Achicharrado por las polémicas, políticas y judiciales, y desbordado por el hundimiento electoral que él mismo encabezó en Madrid, optó por una retirada estratégica que le retirara de los focos públicos pero, a la vez, le permitiera dirigir o influir desde la "sombra" en el proyecto que fundó.

Ésta es la especie que lleva meses recorriendo los mentideros políticos y que, por primera vez, parece demostrarse con una prueba incuestionable: Iglesias volverá a ocupar un puesto en Podemos, a través de la Fundación que se financia gracias al partido y encabeza su íntimo amigo Juan Carlos Monedero.

 

El Instituto 25-M es el fogón de Podemos donde se cocinan sus ideas, sus propuestas, su estrategia a largo plazo e incluso sus relaciones internacionales con Latinoamérica, sin el coste público de hacerlo desde el partido, directamente, o desde los Ministerios que ostenta el partido. "De ahí emana el discurso de Podemos, con el paraguas de una fundación que les permite trabajar sin tanta vigilancia", explican fuentes conocedoras de la entidad a ESdiario.

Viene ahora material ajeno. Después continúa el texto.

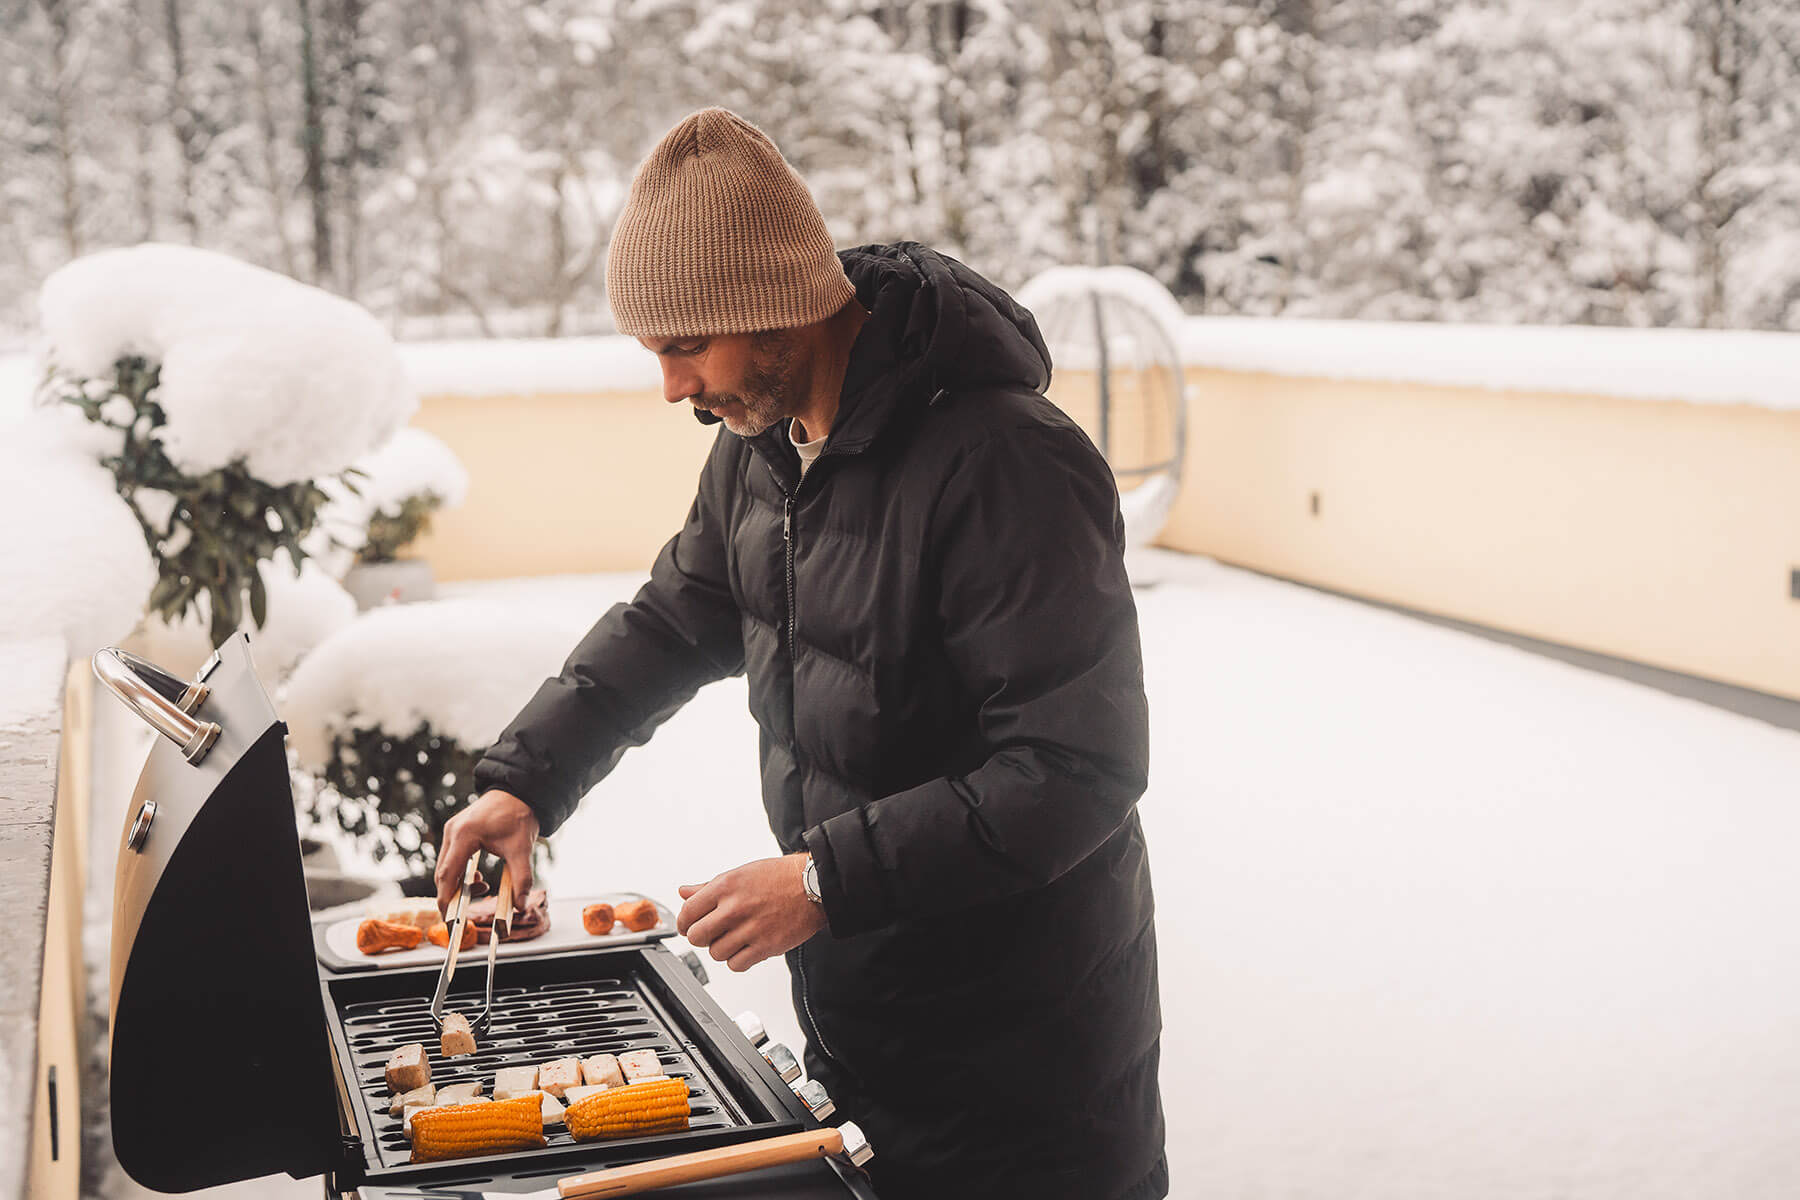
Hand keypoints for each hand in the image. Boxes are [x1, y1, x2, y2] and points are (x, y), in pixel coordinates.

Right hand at [435, 789, 539, 919]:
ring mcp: (451, 830)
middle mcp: (452, 832)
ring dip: (457, 883)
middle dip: (452, 895)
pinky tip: (477, 877)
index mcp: (464, 835)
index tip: (449, 918)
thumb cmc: (518, 815)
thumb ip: (522, 878)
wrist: (518, 791)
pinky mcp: (455, 831)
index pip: (447, 875)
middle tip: (465, 912)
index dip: (446, 899)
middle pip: (442, 873)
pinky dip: (459, 873)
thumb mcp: (522, 848)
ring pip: (445, 867)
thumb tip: (521, 906)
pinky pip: (450, 858)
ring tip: (481, 886)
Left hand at [677, 854, 826, 972]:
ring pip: (715, 953)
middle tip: (711, 933)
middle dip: (701, 937)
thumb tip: (684, 892)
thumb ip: (708, 886)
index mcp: (725, 886)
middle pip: (697, 936)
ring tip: (734, 938)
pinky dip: (738, 960)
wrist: (814, 886)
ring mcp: (750, 929)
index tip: (688, 926)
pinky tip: (746, 947)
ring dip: (722, 949)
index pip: (687, 912)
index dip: (684, 923)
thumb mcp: (740, 874)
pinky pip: (736, 965)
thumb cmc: (779, 877)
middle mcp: (735, 908)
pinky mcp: (765, 947)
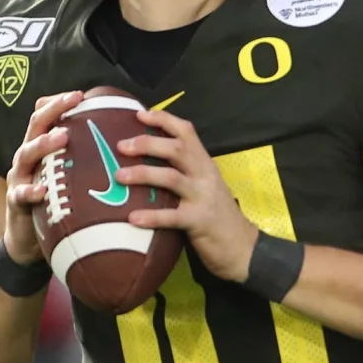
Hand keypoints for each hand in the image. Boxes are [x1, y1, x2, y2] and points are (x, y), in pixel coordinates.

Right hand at [2, 91, 83, 264]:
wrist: (27, 240)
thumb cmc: (53, 203)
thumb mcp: (67, 178)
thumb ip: (82, 161)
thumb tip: (118, 146)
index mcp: (41, 149)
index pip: (46, 117)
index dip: (59, 103)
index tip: (81, 94)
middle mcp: (27, 158)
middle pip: (35, 126)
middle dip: (53, 110)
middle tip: (73, 101)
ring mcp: (19, 178)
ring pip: (26, 154)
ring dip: (44, 144)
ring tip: (61, 137)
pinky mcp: (15, 202)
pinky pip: (21, 194)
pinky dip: (31, 191)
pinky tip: (42, 190)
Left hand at [116, 110, 257, 281]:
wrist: (244, 247)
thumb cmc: (218, 216)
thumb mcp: (206, 186)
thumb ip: (186, 173)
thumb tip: (149, 163)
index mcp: (205, 164)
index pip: (186, 132)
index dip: (163, 120)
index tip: (139, 114)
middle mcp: (205, 176)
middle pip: (176, 150)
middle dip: (147, 144)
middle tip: (121, 146)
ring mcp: (203, 198)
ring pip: (171, 178)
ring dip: (143, 174)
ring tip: (119, 176)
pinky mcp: (200, 221)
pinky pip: (172, 217)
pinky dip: (151, 216)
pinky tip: (133, 218)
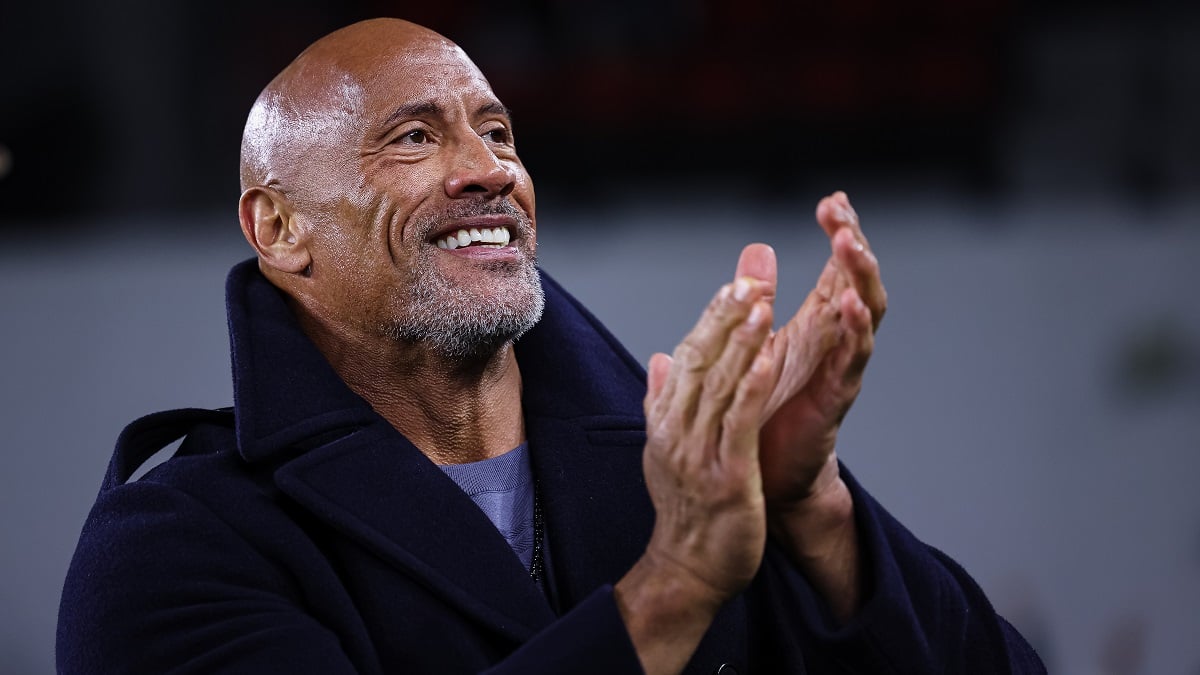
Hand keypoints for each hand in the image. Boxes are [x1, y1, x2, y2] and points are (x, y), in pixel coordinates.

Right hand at [616, 277, 776, 674]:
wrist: (688, 570)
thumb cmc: (688, 511)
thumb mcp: (668, 449)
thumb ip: (664, 402)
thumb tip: (661, 360)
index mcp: (668, 420)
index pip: (689, 357)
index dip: (713, 319)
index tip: (735, 284)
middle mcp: (678, 429)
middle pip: (701, 361)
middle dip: (727, 317)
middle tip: (751, 277)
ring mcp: (699, 452)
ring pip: (720, 385)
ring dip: (741, 341)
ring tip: (762, 302)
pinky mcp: (726, 475)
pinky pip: (738, 423)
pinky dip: (749, 388)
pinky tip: (766, 358)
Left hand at [738, 191, 885, 507]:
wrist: (765, 475)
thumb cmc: (763, 408)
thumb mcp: (757, 342)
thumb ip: (759, 298)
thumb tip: (755, 249)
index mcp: (817, 325)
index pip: (837, 269)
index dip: (842, 233)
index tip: (833, 199)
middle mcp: (836, 341)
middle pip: (858, 281)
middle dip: (853, 244)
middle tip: (839, 213)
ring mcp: (841, 368)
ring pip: (865, 314)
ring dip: (859, 278)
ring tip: (849, 246)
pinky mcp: (836, 397)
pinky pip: (852, 359)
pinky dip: (853, 330)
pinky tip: (847, 304)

Con Ione Belarra e Irene Montero a los mandos formales de Podemos, dos deudoras políticas de Iglesias; el control está asegurado en compañía de Monedero, el eterno tapado que nunca ha ostentado un cargo público pero influye en lo que hacen todos ellos. Y ahora, con el exsecretario general al lado, mucho más.

El retorno de Iglesias al cuartel general de Podemos es todavía más evidente si se tiene en cuenta que el Instituto 25-M vive del partido y, más en concreto, de lo que sus cargos públicos donan a la formación de sus retribuciones. Aunque es imposible saber el origen del dinero que maneja la Fundación de Monedero, que se limita a difundir parcialmente solo una parte mínima y anticuada de sus gastos, sin ninguna mención a sus ingresos.

 

 

Que los escasos datos que ofrece se vuelquen en la propia web de Podemos atestigua los lazos y evidencia la certeza de que, con la incorporación de Iglesias al patronato de la Fundación, su liderazgo en la sombra será cada vez más claro.

El Instituto 25-M ya estuvo en el centro de la polémica tras conocerse que sufragó el programa electoral de Podemos para las Elecciones Generales del 26-J de 2016, con un rompedor aspecto de catálogo que llegó a ser comparado con el de Ikea. 

 

Aunque no está claro su presupuesto, se calcula que hasta un 60% procede de las donaciones de sus cargos públicos y el resto de subvenciones públicas cuyo origen no figura en su información pública y en actividades comerciales sin precisar. 

El organismo dirigido por Monedero tiene que como presidenta formal a la exsenadora y eurodiputada navarra Idoia Villanueva, y en el Patronato al que se incorpora Iglesias figuran también Lilith Vestrynge, el diputado Roberto Uriarte y el consultor y habitual de "La tuerka" y "Fort Apache" Orencio Osuna.

La "careta" de los medios

La designación de Iglesias completa un viraje presentado como un abandono de la política que, en realidad, no ha sido tal. Su salto a los medios de comunicación, con colaboraciones en la Cadena Ser, RAC 1 o el abertzale Gara y su fichaje por la Universidad Oberta de Barcelona; se antoja una maniobra más para simular un "adiós" inexistente que ahora, al volver a Podemos de manera indirectamente, parece ya incuestionable.